:: Input data ::

· · · · · · ·

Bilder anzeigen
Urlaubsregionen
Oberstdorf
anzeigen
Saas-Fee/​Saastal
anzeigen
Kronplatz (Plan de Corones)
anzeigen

· · · · · · ·

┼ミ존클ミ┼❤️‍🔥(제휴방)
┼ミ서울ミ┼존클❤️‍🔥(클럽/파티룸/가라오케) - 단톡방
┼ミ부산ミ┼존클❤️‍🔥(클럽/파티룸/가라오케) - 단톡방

· · · · · · ·

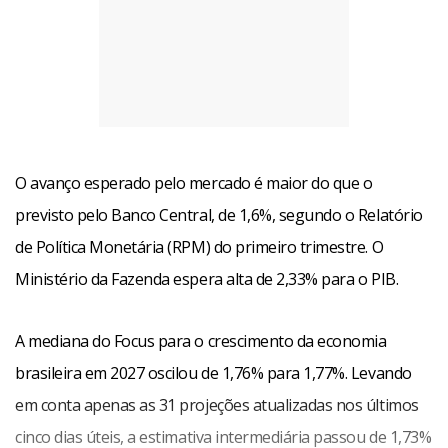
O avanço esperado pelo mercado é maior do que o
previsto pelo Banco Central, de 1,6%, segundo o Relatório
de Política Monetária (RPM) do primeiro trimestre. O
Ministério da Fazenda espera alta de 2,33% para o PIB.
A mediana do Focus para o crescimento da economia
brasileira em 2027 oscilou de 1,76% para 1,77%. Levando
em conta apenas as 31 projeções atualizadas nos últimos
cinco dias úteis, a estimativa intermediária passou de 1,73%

· · · · · · ·

:: Directive ::
In the third block of records above, quote the lines word for word, starting at the line that contains "O avanço esperado" and ending with the line that contains "cinco dias úteis, a".

:: Solution to the problem ::
O avanço esperado pelo mercado é maior do que o
previsto pelo Banco Central, de 1,6%, segundo o Relatório
de Política Monetária (RPM) do primeiro trimestre. O
Ministério da Fazenda espera alta de 2,33% para o PIB.
A mediana do Focus para o crescimento da economia
brasileira em 2027 oscilou de 1,76% para 1,77%. Levando
em conta apenas as 31 projeções atualizadas nos últimos
cinco dias úteis, a estimativa intermediária passou de 1,73%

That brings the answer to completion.